Burrowing Bee

Every season has a theme in my life.  Something I am fascinated with.  

Fall I love the changing of the leaves, the shift in the breeze as the canopy looses its grip on the wind, and the migrating birds.  

In the winter my focus shifts to the mammals, trees, and the gatherings and movements of the winter bird guilds.  Mammals wander further making their medicine is easier for me to understand.  The trees stand tall and proud and sing the winter song of stillness.  

In the spring, when the light changes, my fascination shifts to the warming earth, the stirring of the seeds, the chase for the first leaf, and watching for the first juvenile birds of this season.

Summer brings the flowers, the sweltering heat, and the insects.  
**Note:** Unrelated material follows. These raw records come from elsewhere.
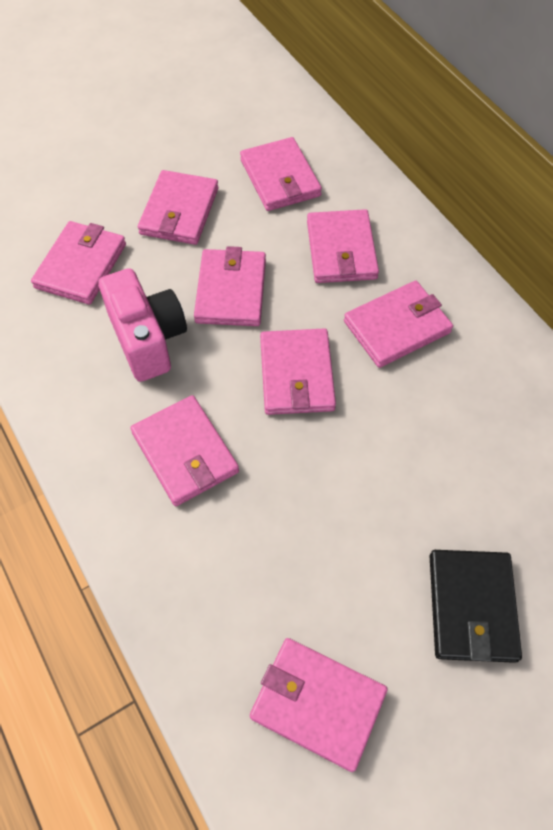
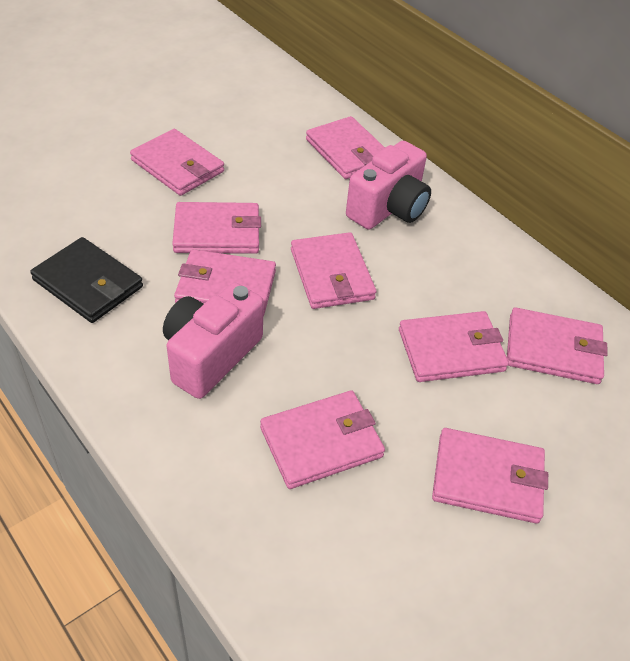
pink camera: [98,268,187,382] = 1 -> [163,282,264,399] [346,141,431,230] = 2

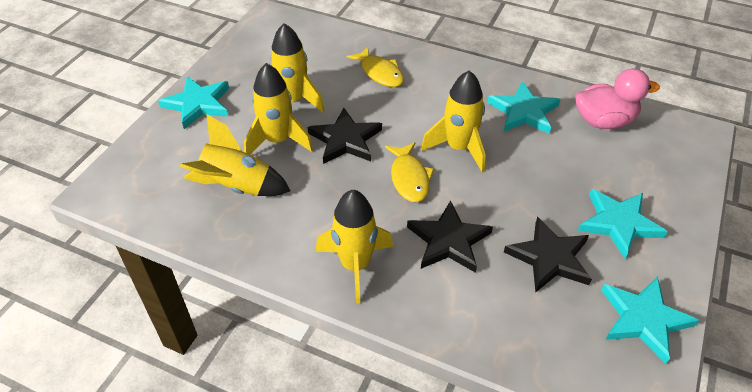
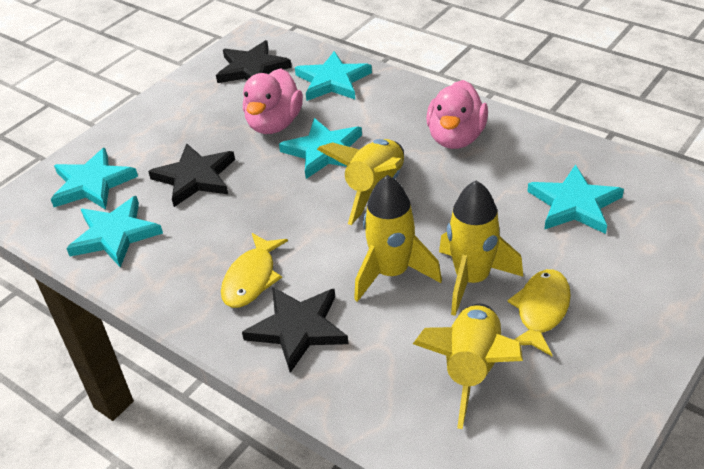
pink duck: [575,68,660,129] = 1 -> [243,68,303,134] [426,80,488,149] = 2
turquoise star: [158,76,229,129] [487,81,561,134] [578,189,668,259] [601,277,699,364] = 4 -> [51,148,138,210] [66,196,163,267] [279,118,362,179] [295,51,372,101] [527,165,624,234] = 5
yellow rocket: [180,114,290,196] [244,63,313,155] [270,23,325,113] [316,190,393,304] [421,70,486,172] = 5 -> [317,139,404,225] [354,175,442,302] [413,304,523,429] [439,180,523,316] = 4

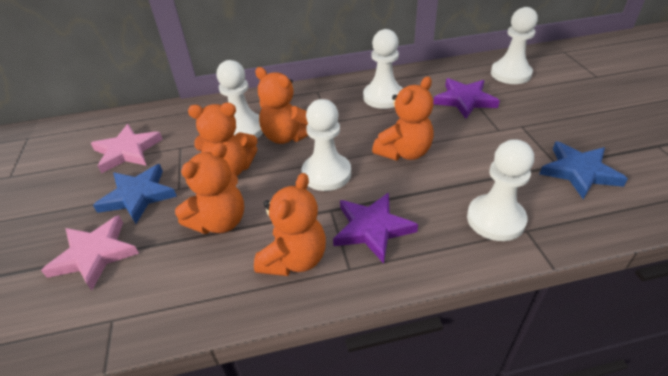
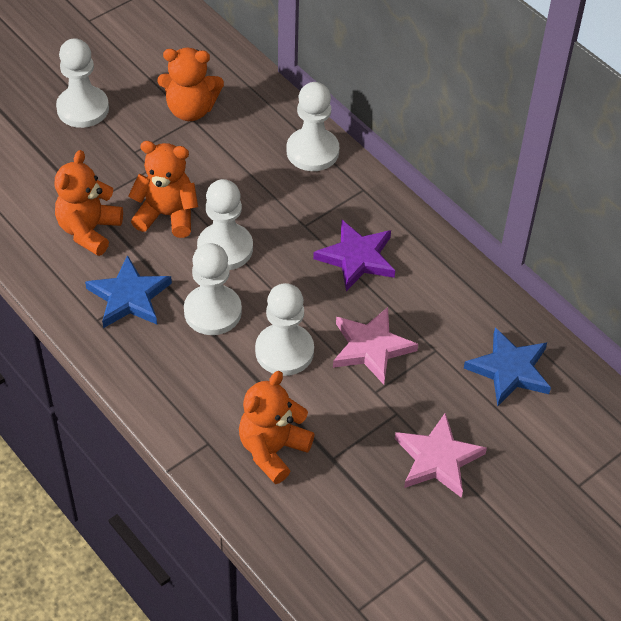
orange teddy bear: [175,142,244,234] [188,103,258,176] [254,173,326,276] [255,67,308,144] [372,76,434,161] = 5 -> [55,150,123,256] [128,141,198,238] [158,48,224,121] [239,371,315,484] = 4
purple star: [333,192,418,263] [433,78,500,119] = 2 -> [313,220,395,291] = 1

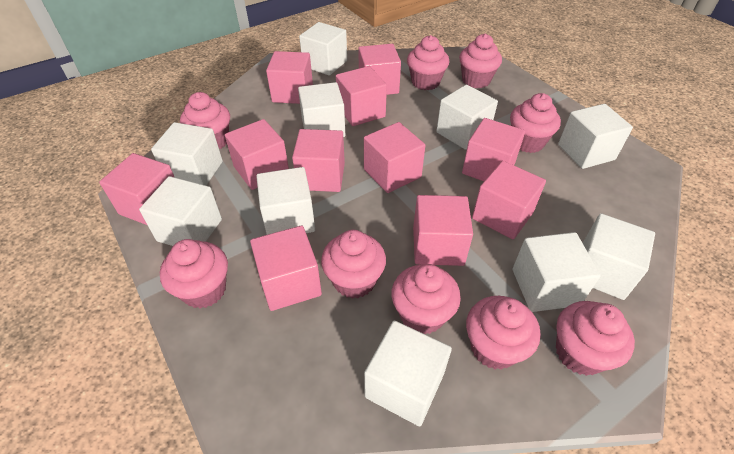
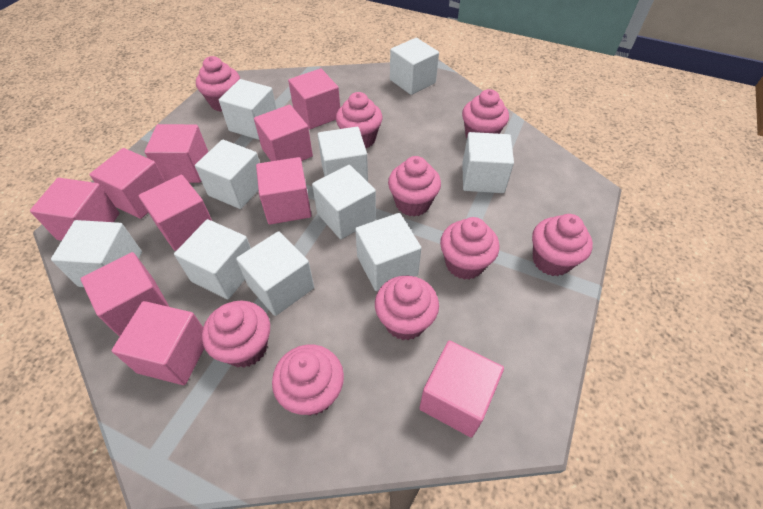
pink cube: [99,153,174,225] [225,119,289,190] [250,226,322,311] [266,51,313,104] [292,129,345,192] [336,66,387,126] [358,44,401,95] [364,122,425,193] [413,195,473,266] [462,118,525,181] [472,161,546,239] = 11 -> [30,178,120,241] [81,252,169,337] [89,148,166,219] [112,301,204,385] [139,175,212,251] [145,124,208,183] [254,105,313,161] [256,157,312,225] [288,69,340,129] [419,340,504,437] = 10

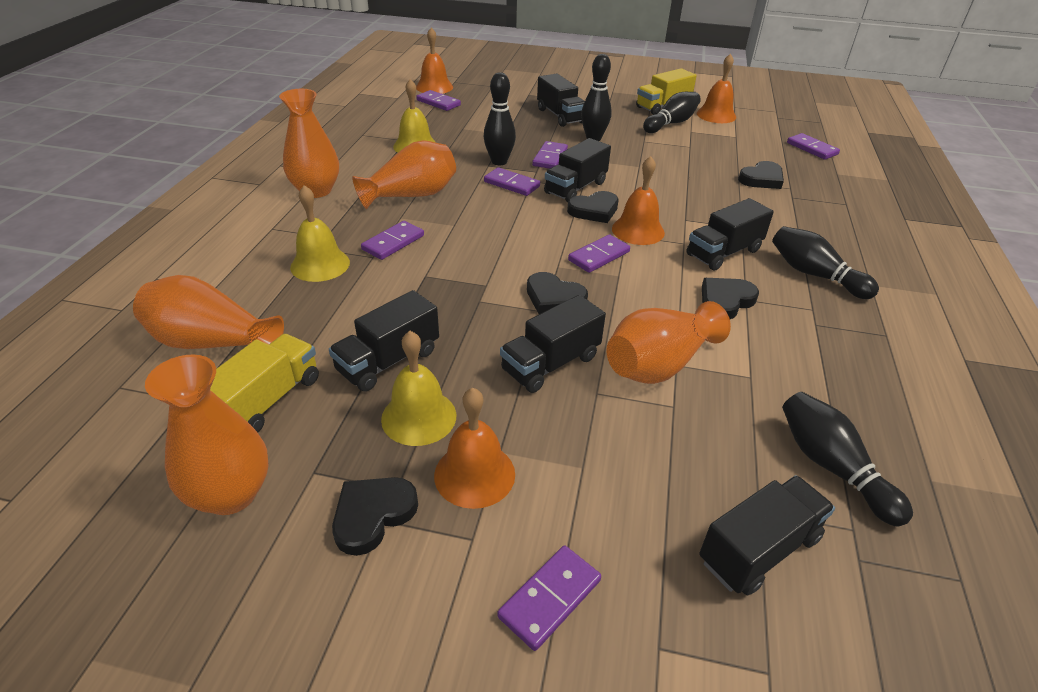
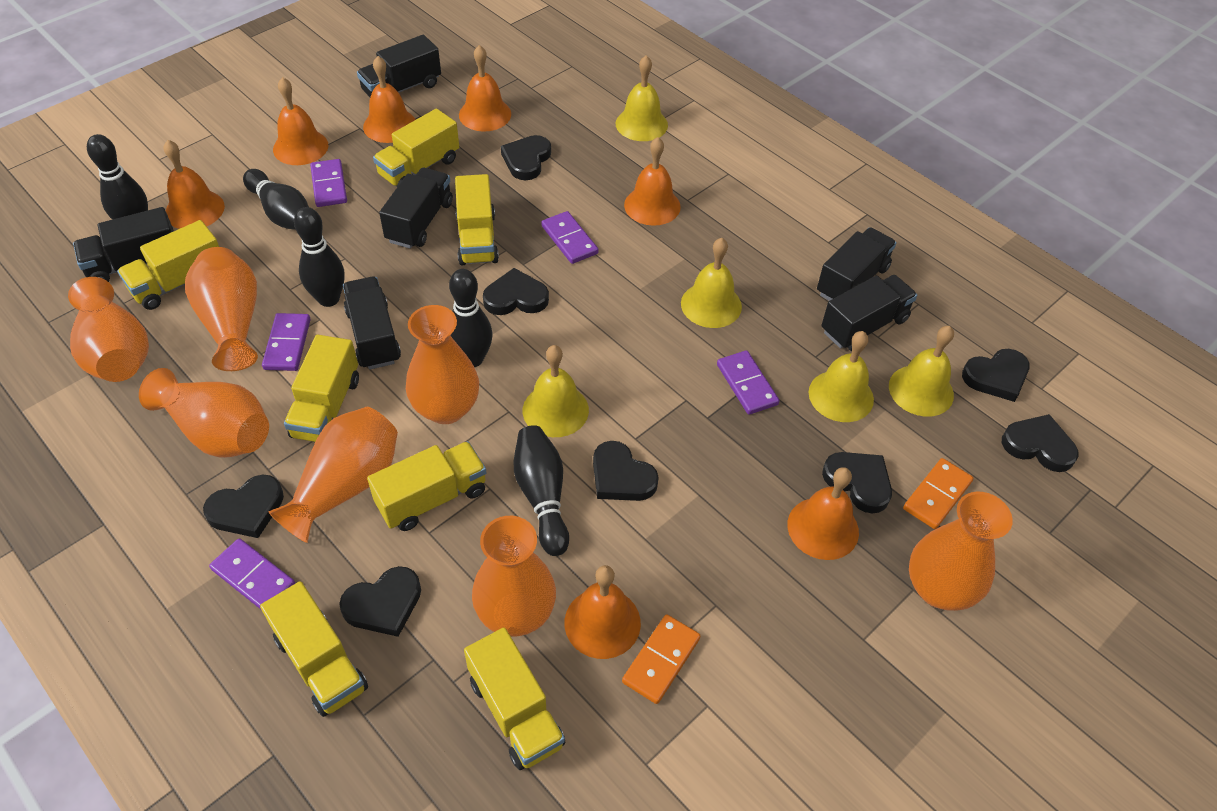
black heart: [332,477,418,556] [527,272,588,314] [567,191,619,223] [702,278,759,319] [738,161,784,189] = 5 -> [203,474,284,538] [339,566,421,637] [483,268,549,315] [501,135,551,180] [593,441,659,501] [822,452,892,514] [962,349,1030,402] [1002,414,1079,472] = 8
orange bell: [416,27,453,94] [434,388,515,509] [612,156,665,245] [697,54,736,123] = 4 -> [164,140,225,229] [273,77,328,165] [363,56,416,143] [459,45,511,132] [564,565,641,659] [624,137,681,226] [787,467,859,560] = 7
orange domino: none = 0 -> [622,614,700,704] [903,458,973,529] = 2
orange vase: [133,275,284,349] [145,355,269,515] [279,89,339,198] [352,140,456,209] [606,301,731,384] = 5 -> [68,277,149,382] [139,368,269,458] [185,247,258,371] [269,407,398,543] [406,305,479,424] [472,516,556,636] [909,492,1013,611] = 7
purple domino: [361,221,424,260] [416,90,461,111] [484,167,540,196] [497,546,601,651] [532,141,568,169] [568,234,630,273] [787,133,840,160] = 7 -> [209,538,295,609] [262,313,311,371] [310,159,347,207] [541,211,599,264] [717,350,779,415] = 5
yellow bell: [290,185,350,282] [381,331,456,446] [393,79,436,153] = 3 -> [523,345,589,437] [616,55,668,141] [681,238,742,328] [809,331,874,422] [889,326,954,417] = 5
yellow truck: [210,334,319,432] [636,68,697,115] = 2 -> [117,220,219,310] [260,581,368,717] [284,335,359,442] [367,441,487,531] [373,109,459,187] [455,174,499,265] [464,628,566,770] = 7

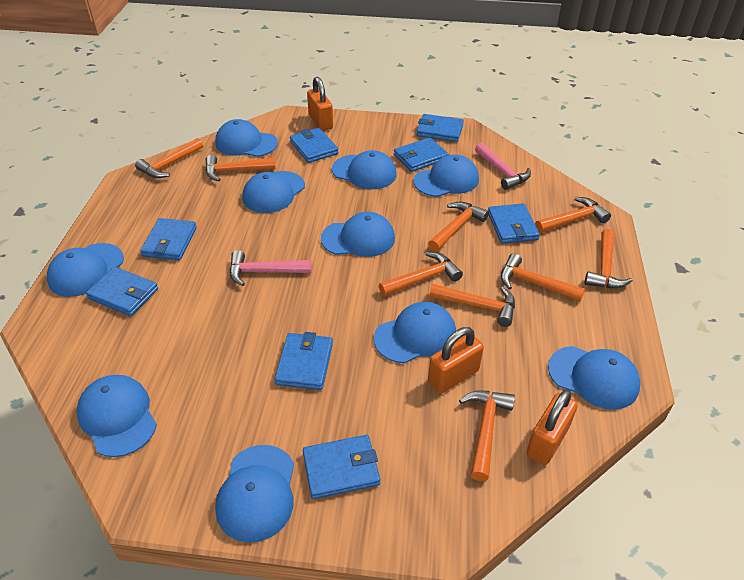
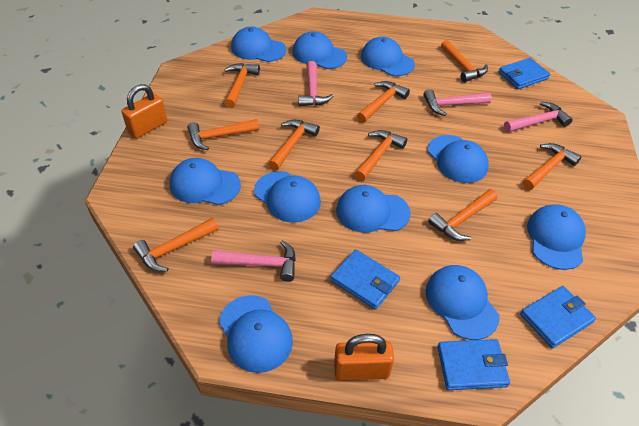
blue wallet: [86,267,158,316] [140,218,197,260] [275,332,333,390] [290,128,338,163] [303,435,380,499] [394,137,449,172] [416,114,464,142] [488,203,540,244] = 8 -> [331,249,400,310] [437,339,510,390] [498,58,550,89] [520,286,596,348] = 4
orange padlock: [307,77,333,131] [428,327,484,394] [527,389,578,465] = 3 -> [122,84,167,138] [334,334,394,381] = 2
pink hammer: [230,250,311,286] [475,143,531,190] = 2 -> [211,240,296,282] [298,61,334,106] [423,89,492,116] [504,102,573,132] = 4

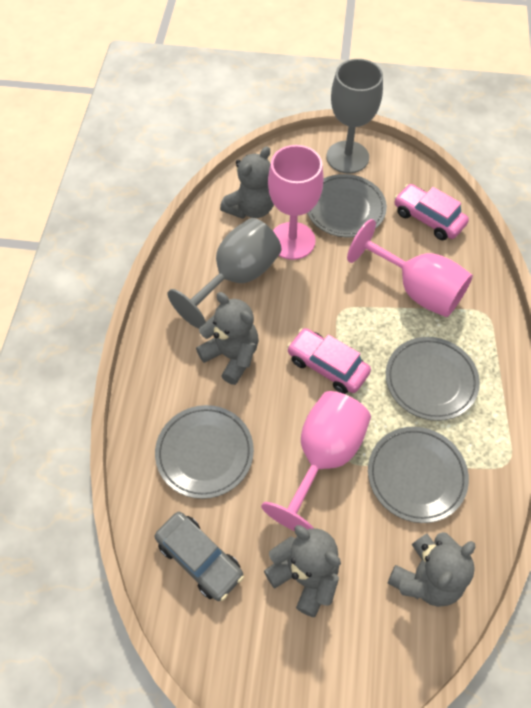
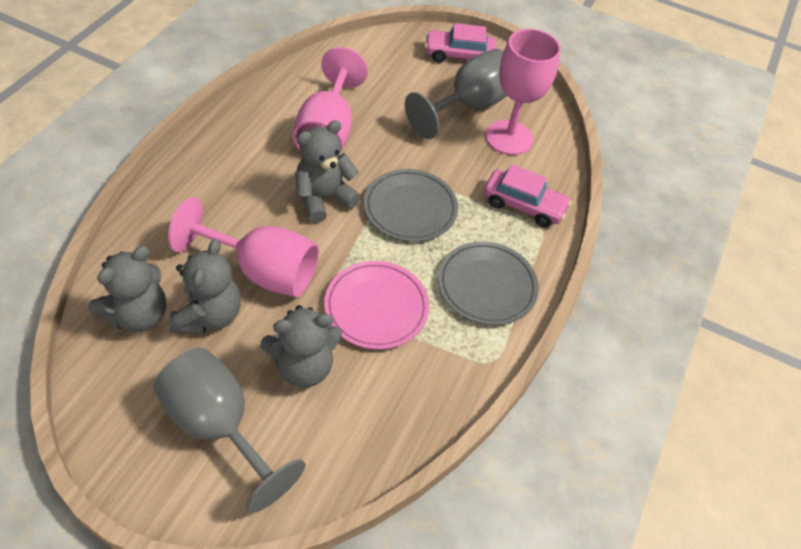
grey car: [155,512,244,601] = 1 -> none = 0
grey plate: [155,405,254,499] [307,174,387,237] [368,427,469,523] [386,337,480,421] = 4 -> [364,169,458,242] [438,241,539,325] = 2
pink plate: none = 0 -> [324,261,429,350] = 1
So much medicine to be learned each and every day - and in every season...  

These burrowing bees have thick yellow hair on their back legs to catch the pollen.  They, like most bees live in colonies.

Southern Leopard Frog

My mom brought me these tadpoles in late March to raise. Her friend picked them up in brackish water near a road she walks on daily.  We didn't know what kind of tadpoles they were until recently.

The transformation of a tadpole into a frog is slow but their change is a great lesson we can watch and learn from.

What you see is not always what you are.

We are always becoming - transforming...

and like the frog it doesn't always happen overnight.

At some point though the time comes when we are ready to breathe the air and leave the water - to begin a new life.

This one is the last of the the tadpoles that made it to the point of leaving the water.

I hope they stick around!

Morning

This is the first morning I have been able to get outside for morning sounds in the garden in two weeks. The garden is dry in spite of the contour beds that hold the water well.

Some rain would be nice.

The bird baths need water daily...

the squirrels have eaten all the bird seed...

and insects zoom every which way.

The wren is upset because one of our cats is lying near her nest...

and the tadpoles I've been raising are almost ready to leave the water.

I love mornings - even hot summer mornings.